Structured diff data

..........

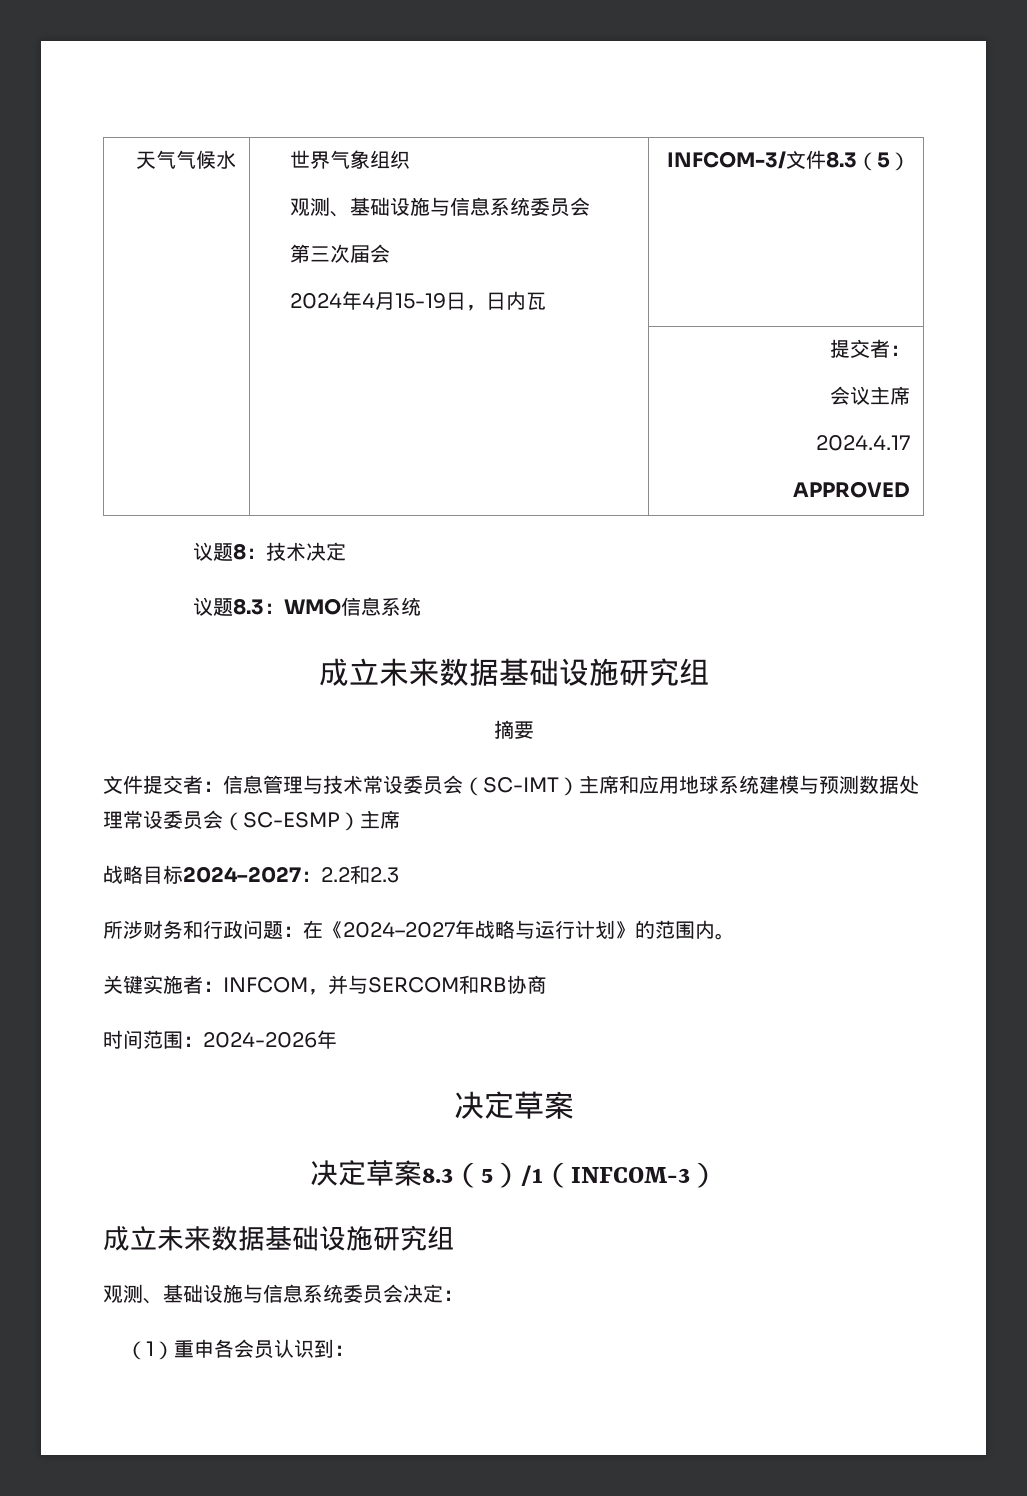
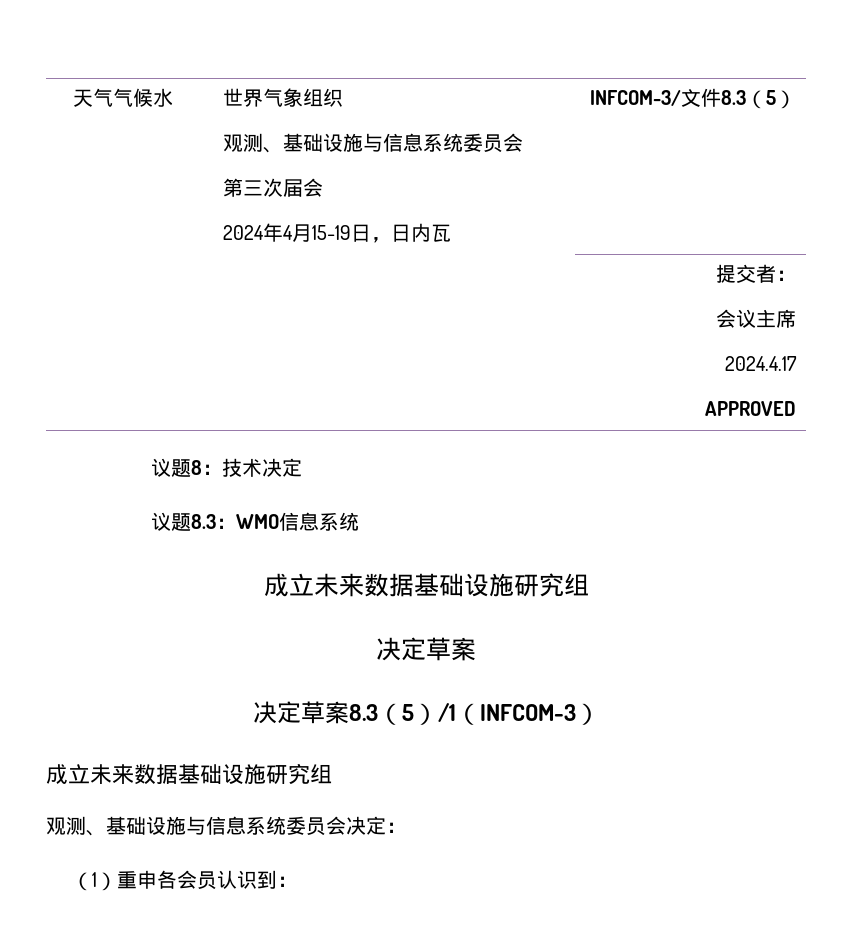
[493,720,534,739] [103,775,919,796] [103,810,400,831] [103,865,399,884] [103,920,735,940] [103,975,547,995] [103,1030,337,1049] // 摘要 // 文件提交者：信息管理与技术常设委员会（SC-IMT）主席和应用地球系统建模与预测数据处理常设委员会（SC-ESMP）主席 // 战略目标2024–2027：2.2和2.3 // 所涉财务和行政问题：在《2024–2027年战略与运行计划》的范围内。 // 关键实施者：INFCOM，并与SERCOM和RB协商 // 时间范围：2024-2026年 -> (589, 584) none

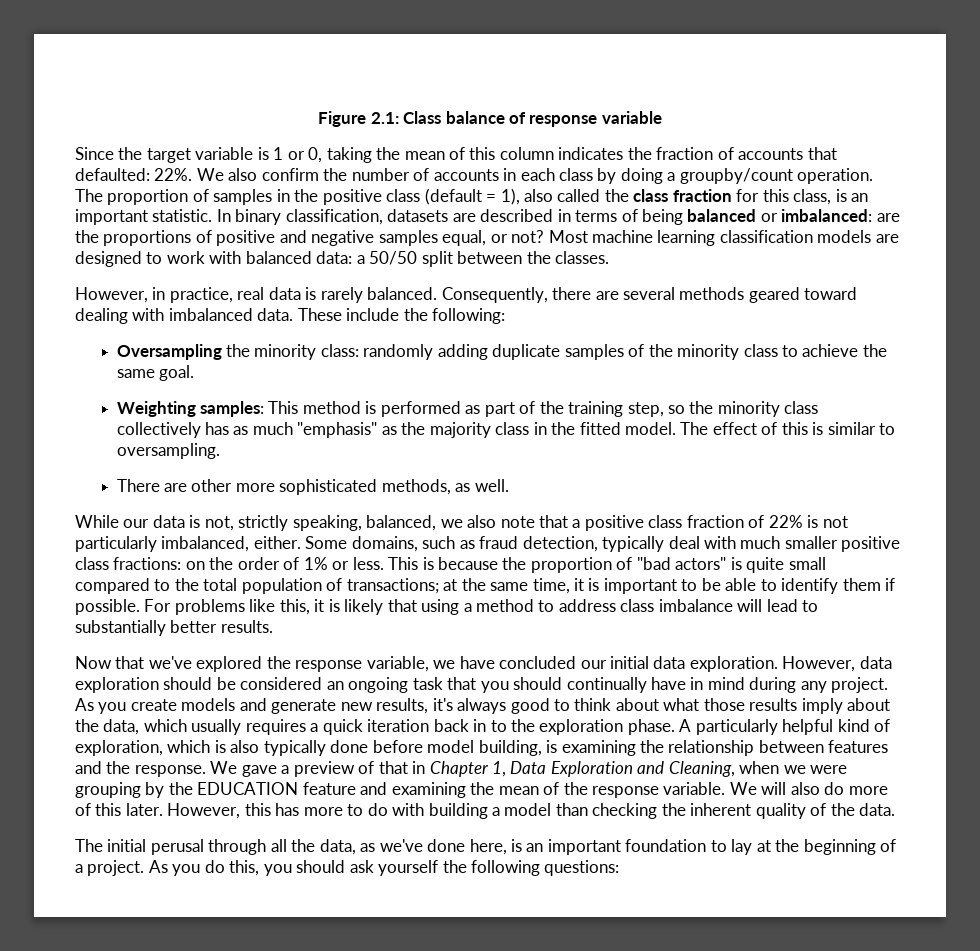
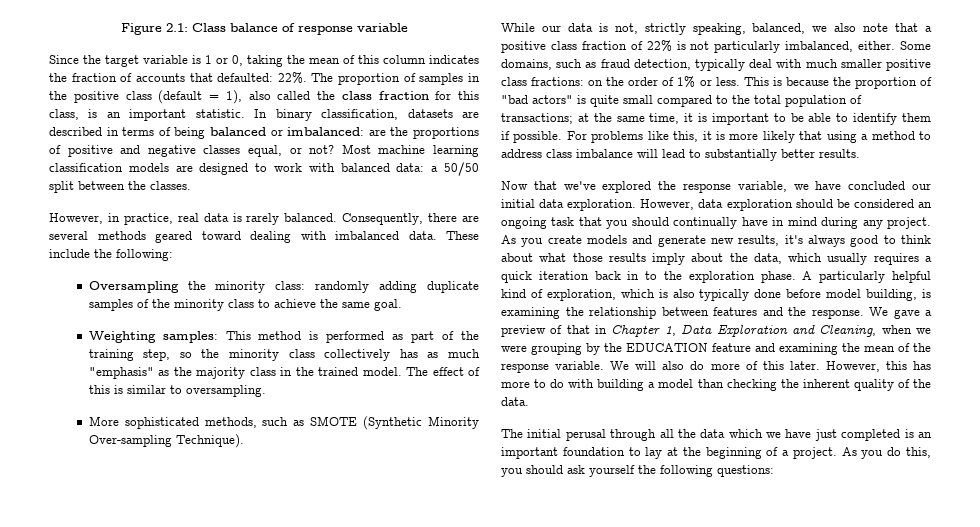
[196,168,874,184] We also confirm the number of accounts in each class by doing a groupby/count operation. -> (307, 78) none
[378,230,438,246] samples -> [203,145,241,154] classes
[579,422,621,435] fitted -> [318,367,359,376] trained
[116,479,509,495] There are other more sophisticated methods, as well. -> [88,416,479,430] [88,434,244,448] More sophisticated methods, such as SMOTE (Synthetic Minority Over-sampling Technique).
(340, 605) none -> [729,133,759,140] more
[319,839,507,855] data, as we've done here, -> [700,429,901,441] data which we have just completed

..........

Please report how many lines in the records contain the string "none", and write nothing besides that number.

### Response to the task
3